Task brief -
After locating the line that contains "height: 90px;" in the following entries, reproduce it and each later line exactly, including the last.

———

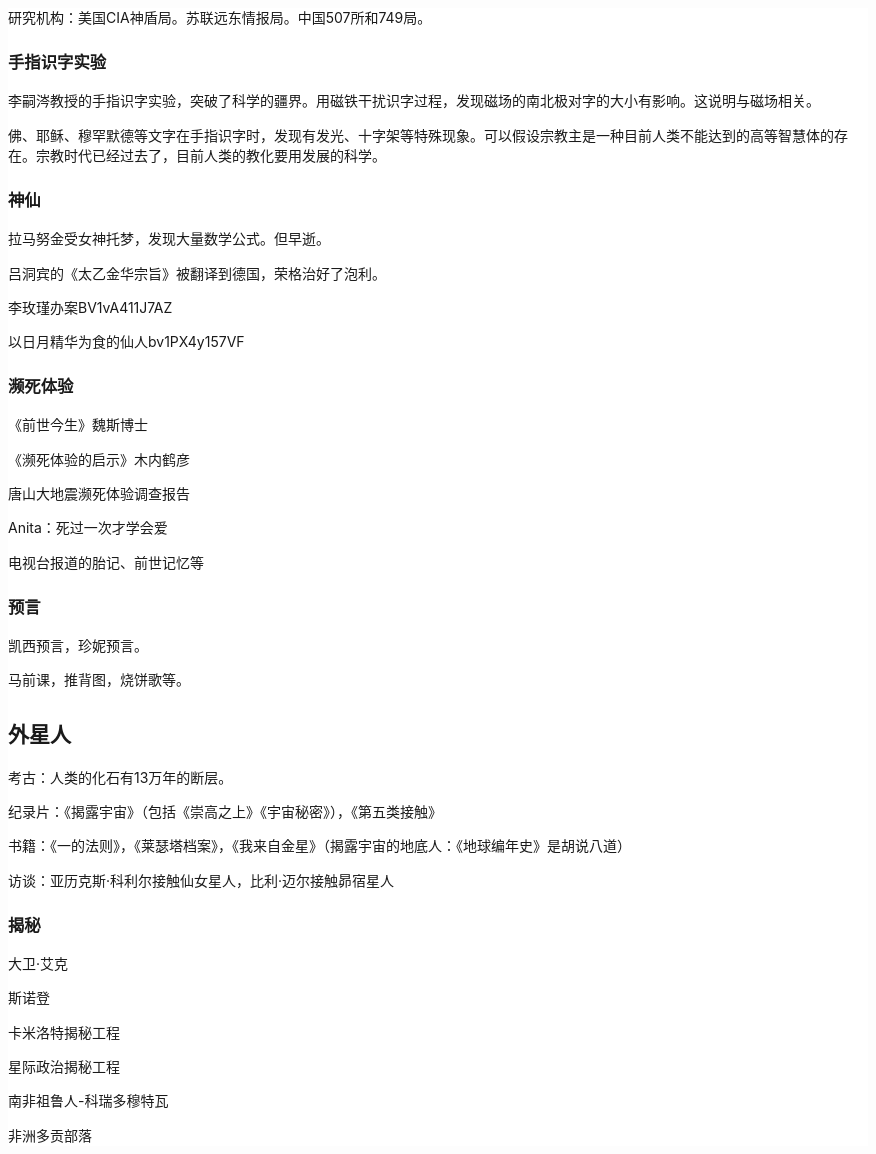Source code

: 研究机构：美国CIA神盾局。苏联远东情报局。中国507所和749局。

### 手指识字实验

李嗣涔教授的手指识字实验，突破了科学的疆界。用磁铁干扰识字过程，发现磁场的南北极对字的大小有影响。这说明与磁场相关。

佛、耶稣、穆罕默德等文字在手指识字时，发现有发光、十字架等特殊现象。可以假设宗教主是一种目前人类不能达到的高等智慧体的存在。宗教时代已经过去了，目前人类的教化要用发展的科学。

### 神仙

拉马努金受女神托梦，发现大量数学公式。但早逝。

吕洞宾的《太乙金华宗旨》被翻译到德国，荣格治好了泡利。

李玫瑾办案BV1vA411J7AZ

以日月精华为食的仙人bv1PX4y157VF

### 濒死体验

《前世今生》魏斯博士

《濒死体验的启示》木内鹤彦

唐山大地震濒死体验调查报告

Anita：死过一次才学会爱

电视台报道的胎记、前世记忆等

### 预言

凯西预言，珍妮预言。

马前课，推背图，烧饼歌等。

## 外星人

考古：人类的化石有13万年的断层。

纪录片：《揭露宇宙》（包括《崇高之上》《宇宙秘密》），《第五类接触》

书籍：《一的法则》，《莱瑟塔档案》，《我来自金星》（揭露宇宙的地底人：《地球编年史》是胡说八道）

访谈：亚历克斯·科利尔接触仙女星人，比利·迈尔接触昴宿星人

### 揭秘

大卫·艾克

斯诺登

卡米洛特揭秘工程

星际政治揭秘工程

南非祖鲁人-科瑞多穆特瓦

非洲多贡部落
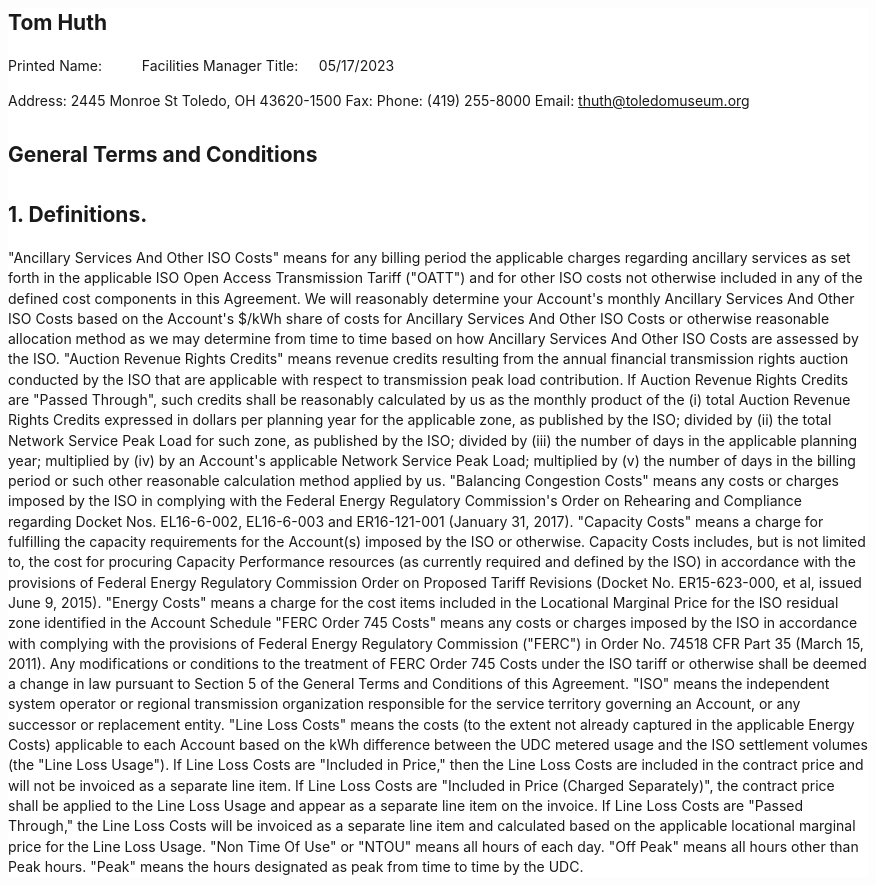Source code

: ## Tom Huth

Printed Name: $\qquad$ Facilities Manager Title: $\quad 05 / 17 / 2023$

Address: 2445 Monroe St
Toledo, OH 43620-1500
Fax:
Phone: (419) 255-8000
Email: thuth@toledomuseum.org

## General Terms and Conditions

## 1. Definitions.

"Ancillary Services And Other ISO Costs" means for any billing period the applicable charges regarding ancillary services as set forth in the applicable ISO Open Access Transmission Tariff ("OATT") and for other ISO costs not otherwise included in any of the defined cost components in this Agreement. We will reasonably determine your Account's monthly Ancillary Services And Other ISO Costs based on the Account's $\$ / \mathrm{kWh}$ share of costs for Ancillary Services And Other ISO Costs or otherwise reasonable allocation method as we may determine from time to time based on how Ancillary Services And Other ISO Costs are assessed by the ISO.
"Auction Revenue Rights Credits" means revenue credits resulting from the annual financial transmission rights auction conducted by the ISO that are applicable with respect to transmission peak load contribution. If Auction Revenue Rights Credits are "Passed Through", such credits shall be reasonably calculated by us as the monthly product of the (i) total Auction Revenue Rights Credits expressed in dollars per planning year for the applicable zone, as published by the ISO; divided by (ii) the total Network Service Peak Load for such zone, as published by the ISO; divided by (iii) the number of days in the applicable planning year; multiplied by (iv) by an Account's applicable Network Service Peak Load; multiplied by (v) the number of days in the billing period or such other reasonable calculation method applied by us.
"Balancing Congestion Costs" means any costs or charges imposed by the ISO in complying with the Federal Energy Regulatory Commission's Order on Rehearing and Compliance regarding Docket Nos. EL16-6-002, EL16-6-003 and ER16-121-001 (January 31, 2017).
"Capacity Costs" means a charge for fulfilling the capacity requirements for the Account(s) imposed by the ISO or otherwise. Capacity Costs includes, but is not limited to, the cost for procuring Capacity Performance resources (as currently required and defined by the ISO) in accordance with the provisions of Federal Energy Regulatory Commission Order on Proposed Tariff Revisions (Docket No. ER15-623-000, et al, issued June 9, 2015).
"Energy Costs" means a charge for the cost items included in the Locational Marginal Price for the ISO residual zone identified in the Account Schedule "FERC Order 745 Costs" means any costs or charges imposed by the ISO in accordance with complying with the provisions of Federal Energy Regulatory Commission ("FERC") in Order No. 74518 CFR Part 35 (March 15, 2011). Any modifications or conditions to the treatment of FERC Order 745 Costs under the ISO tariff or otherwise shall be deemed a change in law pursuant to Section 5 of the General Terms and Conditions of this Agreement.
"ISO" means the independent system operator or regional transmission organization responsible for the service territory governing an Account, or any successor or replacement entity.
"Line Loss Costs" means the costs (to the extent not already captured in the applicable Energy Costs) applicable to each Account based on the kWh difference between the UDC metered usage and the ISO settlement volumes (the "Line Loss Usage"). If Line Loss Costs are "Included in Price," then the Line Loss Costs are included in the contract price and will not be invoiced as a separate line item. If Line Loss Costs are "Included in Price (Charged Separately)", the contract price shall be applied to the Line Loss Usage and appear as a separate line item on the invoice. If Line Loss Costs are "Passed Through," the Line Loss Costs will be invoiced as a separate line item and calculated based on the applicable locational marginal price for the Line Loss Usage.
"Non Time Of Use" or "NTOU" means all hours of each day.
"Off Peak" means all hours other than Peak hours.
"Peak" means the hours designated as peak from time to time by the UDC.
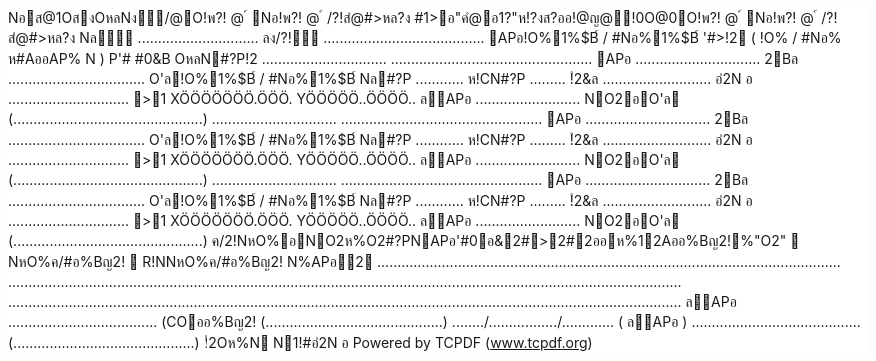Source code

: Nอส@1OสงOหลNงี่/@O!พ?! @ ์ Nอ!พ?! @ ์ /?!สํ@#>หล?ง #1>อ"คํ@อ1?"ห!?งส?ออ!@ญ@!0O@0O!พ?! @ ์ Nอ!พ?! @ ์ /?!สํ@#>หล?ง Nลี่ .............................. ลง/?!ี่ ........................................ APอ!O%1%$B์ / #Nอ%1%$B์ '#>!2 ( !O% / #Nอ% ห#AออAP% N ) P'# #0&B OหลN#?P!2 ............................... .................................................. APอ ............................... 2Bล .................................. O'ล!O%1%$B์ / #Nอ%1%$B์ Nล#?P ............ ห!CN#?P ......... !ํ2&ล ........................... อํ2N อ .............................. >1 XÖÖÖÖÖÖÖ.ÖÖÖ. YÖÖÖÖÖ..ÖÖÖÖ.. ลAPอ .......................... NO2อO'ล (...............................................) ............................... .................................................. APอ ............................... 2Bล .................................. O'ล!O%1%$B์ / #Nอ%1%$B์ Nล#?P ............ ห!CN#?P ......... !ํ2&ล ........................... อํ2N อ .............................. >1 XÖÖÖÖÖÖÖ.ÖÖÖ. YÖÖÖÖÖ..ÖÖÖÖ.. ลAPอ .......................... NO2อO'ล (...............................................) ............................... .................................................. APอ ............................... 2Bล .................................. O'ล!O%1%$B์ / #Nอ%1%$B์ Nล#?P ............ ห!CN#?P ......... !ํ2&ล ........................... อํ2N อ .............................. >1 XÖÖÖÖÖÖÖ.ÖÖÖ. YÖÖÖÖÖ..ÖÖÖÖ.. ลAPอ .......................... NO2อO'ล (...............................................) ค/2!NหO%อNO2ห%O2#?PNAPอ'#0อ&2#>2#2ออห%12Aออ%Bญ2!%"O2"  NหO%ค/#อ%Bญ2!  R!NNหO%ค/#อ%Bญ2! N%APอ2 ................................................................................................................... ....................................................................................................................................................................... ....................................................................................................................................................................... ลAPอ ..................................... (COออ%Bญ2! (............................................) ......../................./............. ( ลAPอ ) .......................................... (.............................................) !ํ2Oห%N N1!#อํ2N อ Powered by TCPDF (www.tcpdf.org)
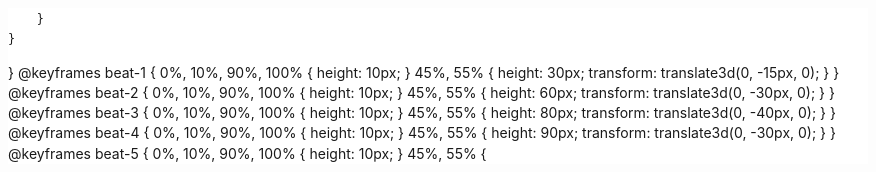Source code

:         }
    }
}
@keyframes beat-1 {
    0%,
    10%,
    90%,
    100% {
        height: 10px;
    }
    45%,
    55% {
        height: 30px;
        transform: translate3d(0, -15px, 0);
    }
}
@keyframes beat-2 {
    0%,
    10%,
    90%,
    100% {
        height: 10px;
    }
    45%,
    55% {
        height: 60px;
        transform: translate3d(0, -30px, 0);
    }
}
@keyframes beat-3 {
    0%,
    10%,
    90%,
    100% {
        height: 10px;
    }
    45%,
    55% {
        height: 80px;
        transform: translate3d(0, -40px, 0);
    }
}
@keyframes beat-4 {
    0%,
    10%,
    90%,
    100% {
        height: 10px;
    }
    45%,
    55% {
        height: 90px;
        transform: translate3d(0, -30px, 0);
    }
}
@keyframes beat-5 {
    0%,
    10%,
    90%,
    100% {
        height: 10px;
    }
    45%,
    55% {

———

Output below -
        height: 90px;
        transform: translate3d(0, -30px, 0);
    }
}
@keyframes beat-5 {
    0%,
    10%,
    90%,
    100% {
        height: 10px;
    }
    45%,
    55% {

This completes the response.